Am Ende dieses Tages hatte dann Konrad keinen einzi­gen Story-Point geschafft, aber wir als Team gemein­sam mehr als jemals zuvor! Der Laptop von Konrad blieb zum Glück auch die nächs­ten 3 Tage noch außer Betrieb, so dass wir unsere neue Sprint-Beschleu­ni­gung fort­s­et­zen konn­ten. Beim Daily Scrum Meeting spra­chen wir darüber und mach­ten uns diese neue Ära bewusst. Wir waren alle wie elek­tri­siert, fühl­ten uns mutig, wirk­sam und voller Taten­durst.  Wir hatten endlich aufge­hört, uns mit Konrad zu verglei­chen, weil Konrad jetzt nicht mehr vorauseilte, sondern auf glei­cher Höhe blieb und uns unter­stützte. Man soll sich ja sowieso nicht mit ande­ren verglei­chen, sondern nur mit sich selbst, so wie man gestern war. Und da konn­ten wir endlich gewin­nen: wir waren heute besser als gestern.

Für Konrad gab es natür­lich einen Produk­ti­vi­täts­ver­lust durch den häufi­gen Context Switch, wenn er uns  abwech­selnd zu Hilfe kam. Das war jedoch nicht das Haupt­pro­blem für ihn.

Dein Erfolg ist meiner

Konrad musste umden­ken. Seine Erfolgs­er­leb­nisse soll­ten nun nicht mehr aus dem Lösen vieler komple­xer Probleme hervor­ge­hen, sondern aus der Ermu­ti­gung des Teams und der bewirk­ten Beschleu­ni­gung. Darin bestand nun die neue, indi­vi­du­elle Eigen­leis­tung von Konrad und diese war wesent­lich wirk­sa­mer, als nur ein atem­be­rau­bend schnel­ler Entwick­ler zu sein.

Das ist bis heute immer noch so. Natür­lich schnappt Konrad sich ab und zu eine schwie­rige Story, um im Trai­ning zu blei­ben. Vorran­gig bleibt jedoch der Auftrieb für das Team. Wir alle sind nun viel entspann­ter und gesün­der gewor­den und Konrad ganz beson­ders. Er kann tatsäch­lich mal um 17 Uhr Feier­abend machen, guten Gewis­sens mit seiner Fami­lie in den Urlaub fahren, auf einer Fort­bil­dung sein oder auch mal krank. Er weiß ja jetzt, das packen wir auch alleine.
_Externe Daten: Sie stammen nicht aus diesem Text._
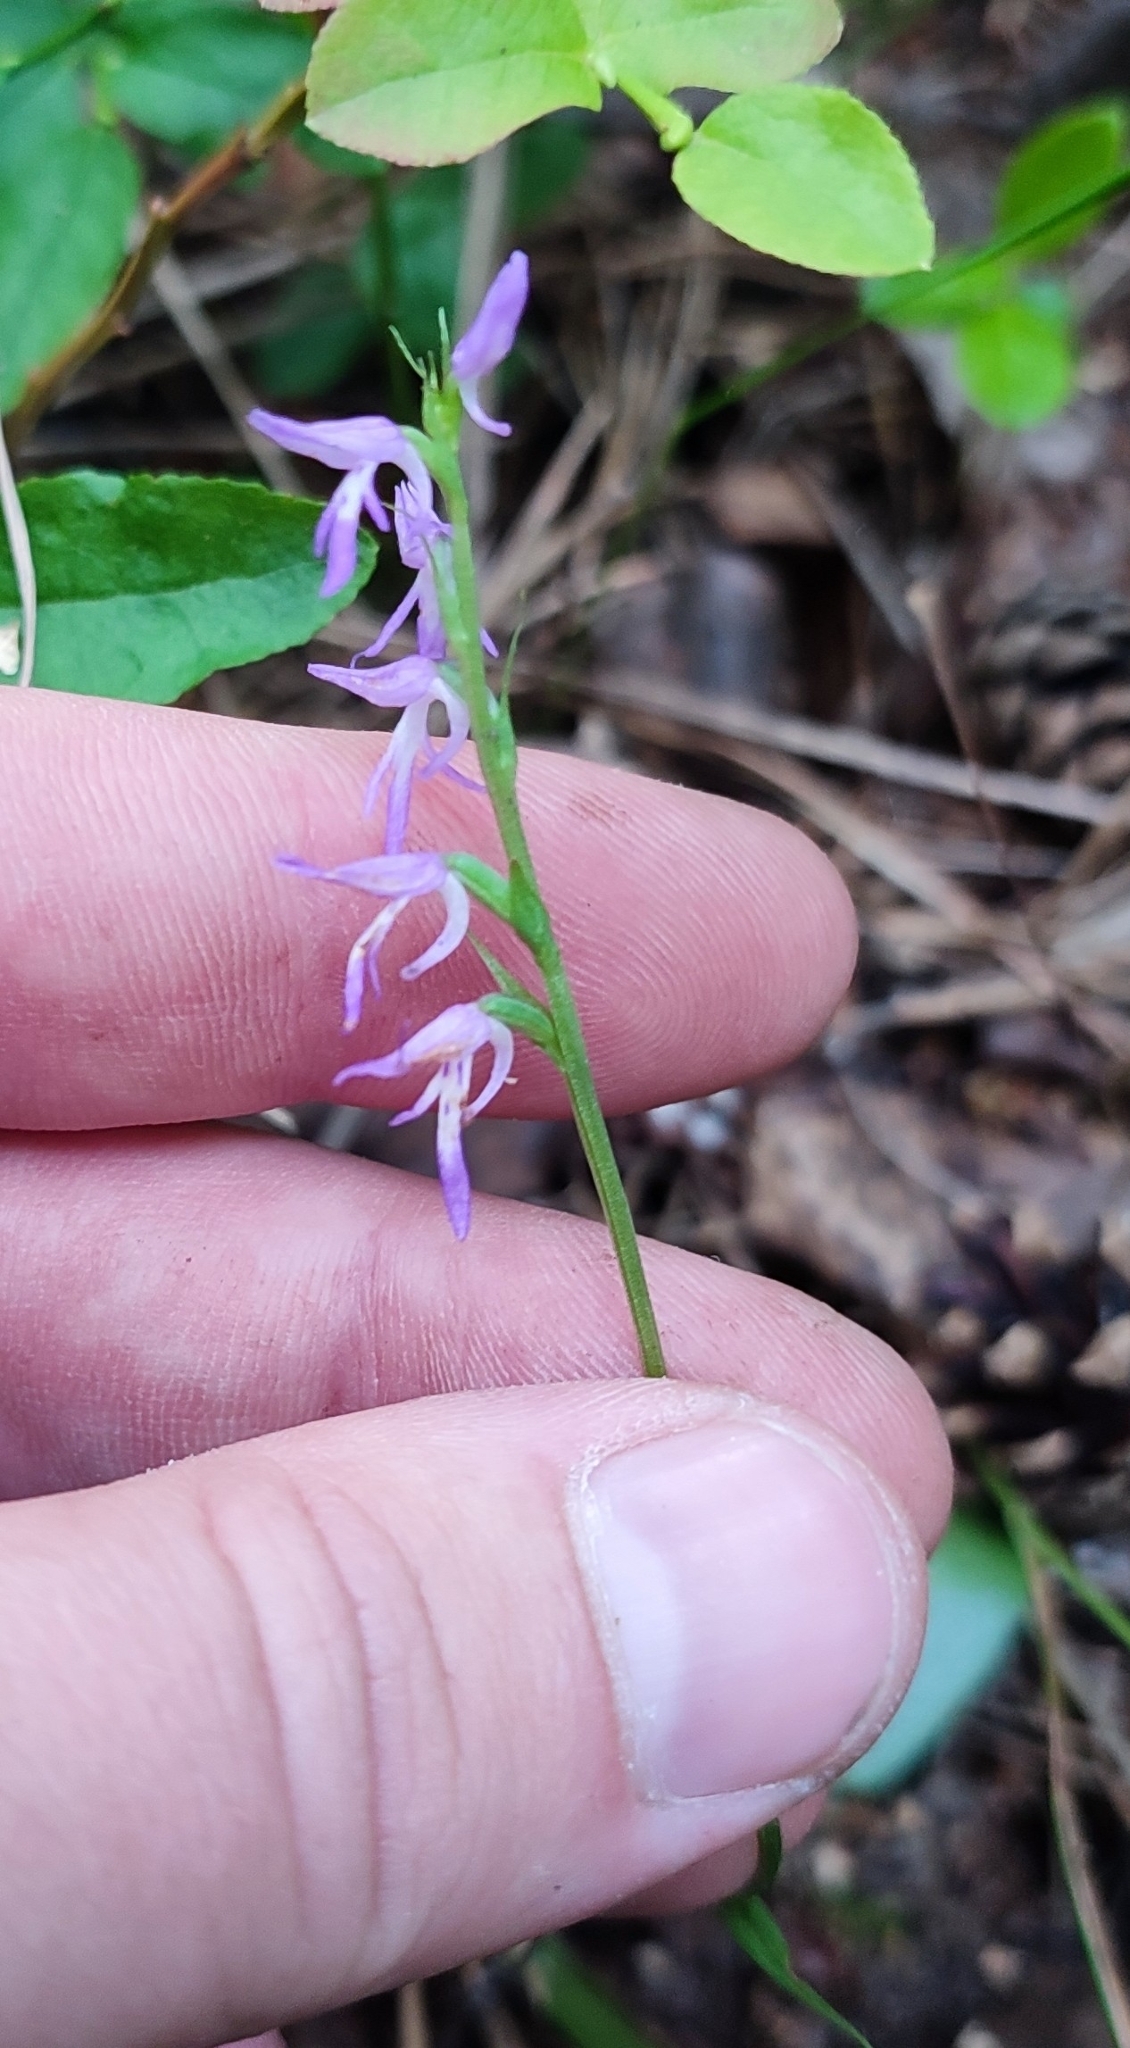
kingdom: Plantae
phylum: Tracheophyta
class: Liliopsida
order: Asparagales
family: Orchidaceae
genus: Hemipilia
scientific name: Hemipilia cucullata
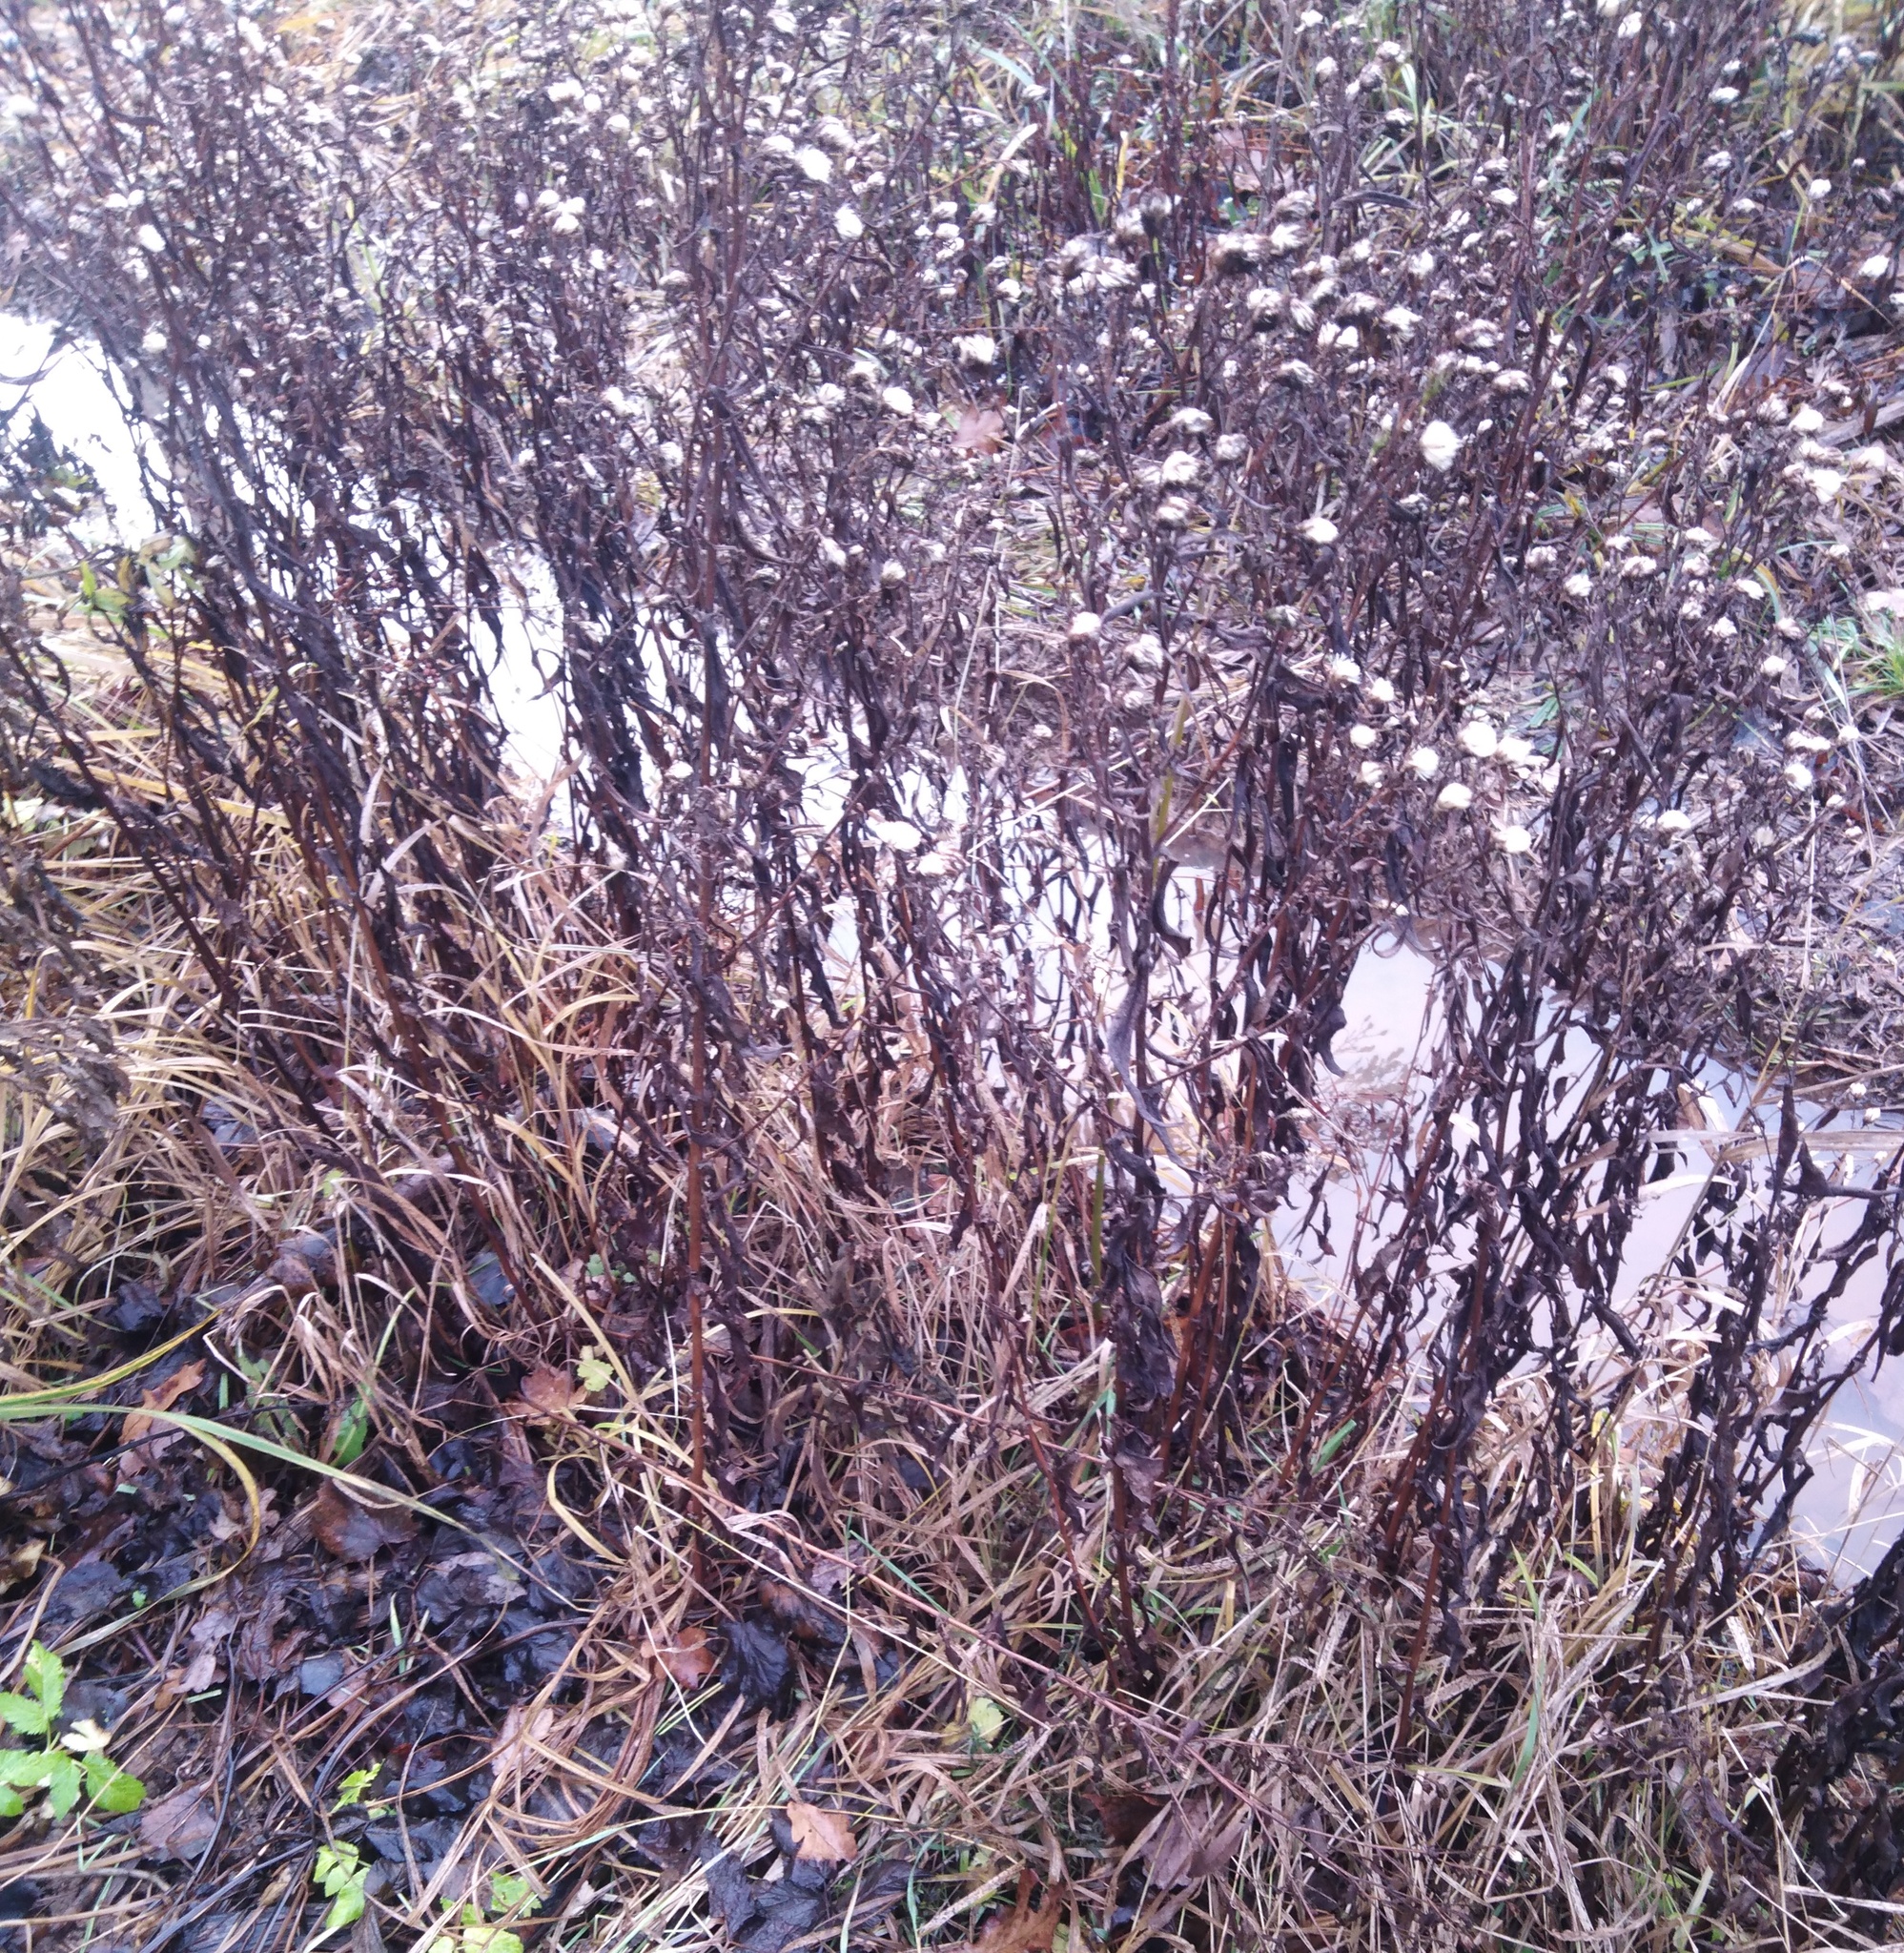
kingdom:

An manchen Tagen sitzt Konrad nun mit geschlos­se­nen Augen einfach nur da, atmet, lächelt wie ein Buddha und empfin­det den Teamer­folg als seinen eige­nen. Also da über­treibt er ein biss­chen, finde ich. Inzwi­schen fragen auch ande­rer Teams und Kunden nach seinen Diens­ten. Irgend­wann werden wir wohl ohne ihn auskom­men müssen, ich hätte nie gedacht, dass ich das mal bedau­ern würde. Unser Kunde ist natür­lich über­g­lü­ck­lich mit dieser neuen Entwick­lung, denn er hat jetzt viele gute Ansprech­part­ner/innen anstatt nur einen. Zusätz­lich hat sich unsere Velo­city fast verdop­pelt. Nun müsste sich nur noch mein Gehalt verdop­peln, aber dieses Team-Glück ist doch wirk­lich unbe­zahl­bar, oder?